Considering that only the creme de la creme of Philippine society was invited to grace the 5th State of the Nation Address (SONA) delivered by Philippine President Benigno Simeon ‘BS’ Aquino III, it remains quite remarkable that bad manners continued to baldly manifest itself in this chi chi occasion. Too bad for all those who bothered to come in their Sunday best. When you spy a crowd with people who continue to obssess with their iPhones and Samsungs even as the President speaks, you know you are in ill-bred company.

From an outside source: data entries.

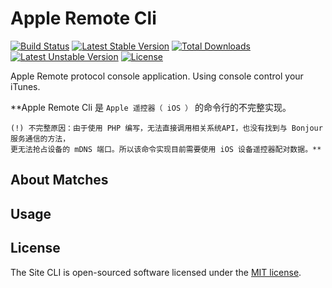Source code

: Apple Remote Cli
================
[![Build Status](https://travis-ci.org/panlatent/apple-remote-cli.svg)](https://travis-ci.org/panlatent/apple-remote-cli)
[![Latest Stable Version](https://poser.pugx.org/panlatent/apple-remote-cli/v/stable.svg)](https://packagist.org/packages/panlatent/apple-remote-cli) 
[![Total Downloads](https://poser.pugx.org/panlatent/apple-remote-cli/downloads.svg)](https://packagist.org/packages/panlatent/apple-remote-cli) 
[![Latest Unstable Version](https://poser.pugx.org/panlatent/apple-remote-cli/v/unstable.svg)](https://packagist.org/packages/panlatent/apple-remote-cli) 
[![License](https://poser.pugx.org/panlatent/apple-remote-cli/license.svg)](https://packagist.org/packages/panlatent/apple-remote-cli)


Apple Remote protocol console application. Using console control your iTunes.

**Apple Remote Cli 是 `Apple 遥控器（ iOS ）` 的命令行的不完整实现。

    (!) 不完整原因：由于使用 PHP 编写，无法直接调用相关系统API，也没有找到与 Bonjour 服务通信的方法，
    更无法抢占设备的 mDNS 端口。所以该命令实现目前需要使用 iOS 设备遥控器配对数据。**

About Matches
-------------

Usage
-----
    
License
-------

The Site CLI is open-sourced software licensed under the [MIT license](http://opensource.org/licenses/MIT).
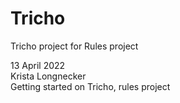 # Tricho
Tricho project for Rules project

13 April 2022\
Krista Longnecker\
Getting started on Tricho, rules project
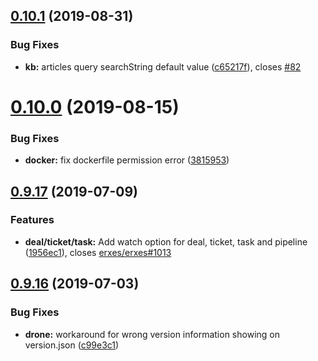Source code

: ## [0.10.1](https://github.com/erxes/erxes-widgets-api/compare/0.10.0...0.10.1) (2019-08-31)


### Bug Fixes

* **kb:** articles query searchString default value ([c65217f](https://github.com/erxes/erxes-widgets-api/commit/c65217f)), closes [#82](https://github.com/erxes/erxes-widgets-api/issues/82)

# [0.10.0](https://github.com/erxes/erxes-widgets-api/compare/0.9.17...0.10.0) (2019-08-15)


### Bug Fixes

* **docker:** fix dockerfile permission error ([3815953](https://github.com/erxes/erxes-widgets-api/commit/3815953))

## [0.9.17](https://github.com/erxes/erxes-widgets-api/compare/0.9.16...0.9.17) (2019-07-09)


### Features

* **deal/ticket/task:** Add watch option for deal, ticket, task and pipeline ([1956ec1](https://github.com/erxes/erxes-widgets-api/commit/1956ec1)), closes [erxes/erxes#1013](https://github.com/erxes/erxes/issues/1013)

## [0.9.16](https://github.com/erxes/erxes-widgets-api/compare/0.9.15...0.9.16) (2019-07-03)


### Bug Fixes

* **drone:** workaround for wrong version information showing on version.json ([c99e3c1](https://github.com/erxes/erxes-widgets-api/commit/c99e3c1))

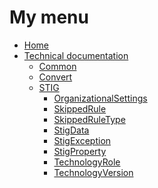 # My menu

* [Home][home]
* [Technical documentation][techdocs]
  * [Common][common]
  * [Convert][convert]
  * [STIG][STIG]
    * [OrganizationalSettings][techdocs_OrganizationalSettings]
    * [SkippedRule][techdocs_SkippedRule]
    * [SkippedRuleType][techdocs_SkippedRuleType]
    * [StigData][techdocs_StigData]
    * [StigException][techdocs_StigException]
    * [StigProperty][techdocs_StigProperty]
    * [TechnologyRole][techdocs_TechnologyRole]
    * [TechnologyVersion][techdocs_TechnologyVersion]

[home]: https://github.com/Microsoft/PowerStig/wiki/_home
[techdocs]:                        https://github.com/Microsoft/PowerStig/wiki/TechDocs
[common]:                          https://github.com/Microsoft/PowerStig/wiki/TechDocs.Common
[convert]:                         https://github.com/Microsoft/PowerStig/wiki/TechDocs.Convert
[STIG]:                            https://github.com/Microsoft/PowerStig/wiki/TechDocs.Stig
[techdocs_OrganizationalSettings]: https://github.com/Microsoft/PowerStig/wiki/TechDocs.Stig.OrganizationalSettings
[techdocs_SkippedRule]:            https://github.com/Microsoft/PowerStig/wiki/TechDocs.Stig.SkippedRule
[techdocs_SkippedRuleType]:        https://github.com/Microsoft/PowerStig/wiki/TechDocs.Stig.SkippedRuleType
[techdocs_StigData]:               https://github.com/Microsoft/PowerStig/wiki/TechDocs.Stig.StigData
[techdocs_StigException]:          https://github.com/Microsoft/PowerStig/wiki/TechDocs.Stig.StigException
[techdocs_StigProperty]:           https://github.com/Microsoft/PowerStig/wiki/TechDocs.Stig.StigProperty
[techdocs_TechnologyRole]:         https://github.com/Microsoft/PowerStig/wiki/TechDocs.Stig.TechnologyRole
[techdocs_TechnologyVersion]:      https://github.com/Microsoft/PowerStig/wiki/TechDocs.Stig.TechnologyVersion
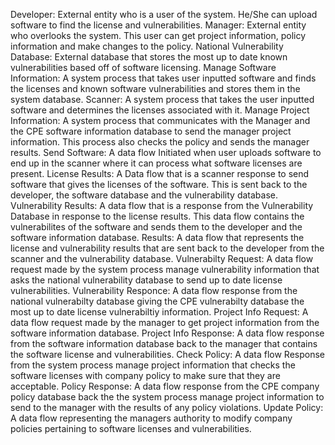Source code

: Developer: External entity who is a user of the system. He/She can upload software to find the license and vulnerabilities.
Manager: External entity who overlooks the system.  This user can get project information, policy information and make changes to the policy.
National Vulnerability Database: External database that stores the most up to date known vulnerabilities based off of software licensing.
Manage Software Information: A system process that takes user inputted software and finds the licenses and known software vulnerabilities and stores them in the system database.
Scanner: A system process that takes the user inputted software and determines the licenses associated with it.
Manage Project Information: A system process that communicates with the Manager and the CPE software information database to send the manager project information.  This process also checks the policy and sends the manager results.
Send Software: A data flow Initiated when user uploads software to end up in the scanner where it can process what software licenses are present.
License Results: A Data flow that is a scanner response to send software that gives the licenses of the software.  This is sent back to the developer, the software database and the vulnerability database.
Vulnerability Results: A data flow that is a response from the Vulnerability Database in response to the license results.  This data flow contains the vulnerabilites of the software and sends them to the developer and the software information database.
Results: A data flow that represents the license and vulnerability results that are sent back to the developer from the scanner and the vulnerability database.
Vulnerabilty Request: A data flow request made by the system process manage vulnerability information that asks the national vulnerability database to send up to date license vulnerabilities.
Vulnerability Responce: A data flow response from the national vulnerabilty database giving the CPE vulnerabilty database the most up to date license vulnerabiltiy information.
Project Info Request: A data flow request made by the manager to get project information from the software information database.
Project Info Response: A data flow response from the software information database back to the manager that contains the software license and vulnerabilities.
Check Policy: A data flow Response from the system process manage project information that checks the software licenses with company policy to make sure that they are acceptable.
Policy Response: A data flow response from the CPE company policy database back the the system process manage project information to send to the manager with the results of any policy violations.
Update Policy: A data flow representing the managers authority to modify company policies pertaining to software licenses and vulnerabilities.
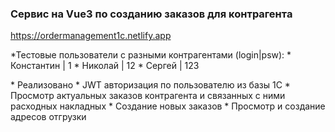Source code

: ### Сервис на Vue3 по созданию заказов для контрагента
https://ordermanagement1c.netlify.app
<p></p>
  *Тестовые пользователи с разными контрагентами (login|psw):
    * Константин | 1
    * Николай | 12
    * Сергей | 123
<p></p>
  * Реализовано
    * JWT авторизация по пользователю из базы 1С
    * Просмотр актуальных заказов контрагента и связанных с ними расходных накладных
    * Создание новых заказов
    * Просмотр и создание адресов отгрузки


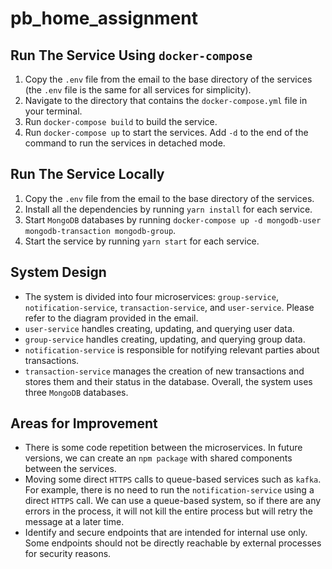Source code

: # pb_home_assignment

## Run The Service Using `docker-compose`

1. Copy the `.env` file from the email to the base directory of the services (the `.env` file is the same for all services for simplicity).
2. Navigate to the directory that contains the `docker-compose.yml` file in your terminal.
3. Run `docker-compose build` to build the service.
4. Run `docker-compose up` to start the services. Add `-d` to the end of the command to run the services in detached mode.

## Run The Service Locally

1. Copy the `.env` file from the email to the base directory of the services.
2. Install all the dependencies by running `yarn install` for each service.
3. Start `MongoDB` databases by running `docker-compose up -d mongodb-user mongodb-transaction mongodb-group`.
4. Start the service by running `yarn start` for each service.

## System Design

- The system is divided into four microservices: `group-service`, `notification-service`, `transaction-service`, and `user-service`. Please refer to the diagram provided in the email.
- `user-service` handles creating, updating, and querying user data.
- `group-service` handles creating, updating, and querying group data.
- `notification-service` is responsible for notifying relevant parties about transactions.
- `transaction-service` manages the creation of new transactions and stores them and their status in the database. Overall, the system uses three `MongoDB` databases.

## Areas for Improvement

- There is some code repetition between the microservices. In future versions, we can create an `npm package` with shared components between the services.
- Moving some direct `HTTPS` calls to queue-based services such as `kafka`. For example, there is no need to run the `notification-service` using a direct `HTTPS` call. We can use a queue-based system, so if there are any errors in the process, it will not kill the entire process but will retry the message at a later time.
- Identify and secure endpoints that are intended for internal use only. Some endpoints should not be directly reachable by external processes for security reasons.
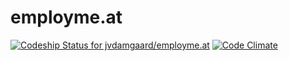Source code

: # employme.at

[![Codeship Status for jvdamgaard/employme.at](https://www.codeship.io/projects/1029efa0-3c90-0131-70e2-46214282368a/status?branch=master)](https://www.codeship.io/projects/10288) [![Code Climate](https://codeclimate.com/repos/529e2ef9f3ea0040b200ec5f/badges/3b2f2c02ed706b1eb68f/gpa.png)](https://codeclimate.com/repos/529e2ef9f3ea0040b200ec5f/feed)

Indeed, the ubiquity of smartphones today has delivered us an unintended benefit — it gives us more reliable insight into how well-bred and well-mannered a person is. Studies have shown that the mere sight of a phone is enough to make people feel “less positive” towards the person wielding the device.
Having a ‘meaningful’ conversation rather than a mundane one increased the feelings of closeness and trust in their partner for participants who were likely to see a notebook during their chat.

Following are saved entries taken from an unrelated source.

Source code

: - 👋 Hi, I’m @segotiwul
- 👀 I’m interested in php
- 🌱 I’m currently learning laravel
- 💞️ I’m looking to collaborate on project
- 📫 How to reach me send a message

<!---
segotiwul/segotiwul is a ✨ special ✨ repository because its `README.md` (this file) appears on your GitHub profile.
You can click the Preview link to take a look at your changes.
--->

But the same effect did not occur for those who had a mobile phone lying nearby, the authors report in the Journal of Social and Personal Relationships.
‘These results demonstrate that the presence of mobile phones can interfere with human relationships, an effect that is most clear when individuals are discussing personally meaningful topics,’ the researchers wrote.
Back in 2009, the New York Times reported about the issue of phone manners on the tail of its then still-emerging ubiquity following the launch of the iPhone a couple of years earlier. At the time Blackberry dominated the business market for smartphones and was associated with “investment banker types” who often were the ones seen fiddling with them in meetings. Indeed, there is reason to believe that incessant smartphone use may be an unconscious signal of its users’ feeling of self importance. The NYT article concludes…
Mr. Brotherton, [a media consultant in Seattle], wrote in an e-mail message that it was customary now for professionals to lay BlackBerrys or iPhones on a conference table before a meeting — like gunfighters placing their Colt revolvers on the card tables in a saloon. “It’s a not-so-subtle way of signaling ‘I’m connected. I’m busy. I’m important. And if this meeting doesn’t hold my interest, I’ve got 10 other things I can do instead.’ ”
Indeed, perhaps. But most people are not like the average investment banker or hot-shot consultant with a million client meetings to attend. When you engage in such behaviour before your family and closest friends — people who know you are anything but — you merely come across as sad and annoying. Worse, for those of us who are in the creative professions, these devices can actually dry up our essential juices…
If you turn every spare moment (a red light, a line at the salad station, a ride in the elevator) into an excuse to check your Cinemagram feed, you just won’t have those artistic a ha! moments. (And no, “Draw Something” doesn’t count.)
It seems, stringent standards have already been set long ago regarding the use — even just the sight — of mobile phones in polite company…
There is something severely incongruous about a mobile phone on a pressed white linen tablecloth. It’s just plain wrong. Switch it off or face the wrath of the righteous. You wouldn’t pull out a cryptic crossword during dinner, so why a mobile.
If we cannot teach Filipinos not to piss on public streets, at least teach the next generation to stop acting like jackasses and get off their mobile phones when the occasion calls for it.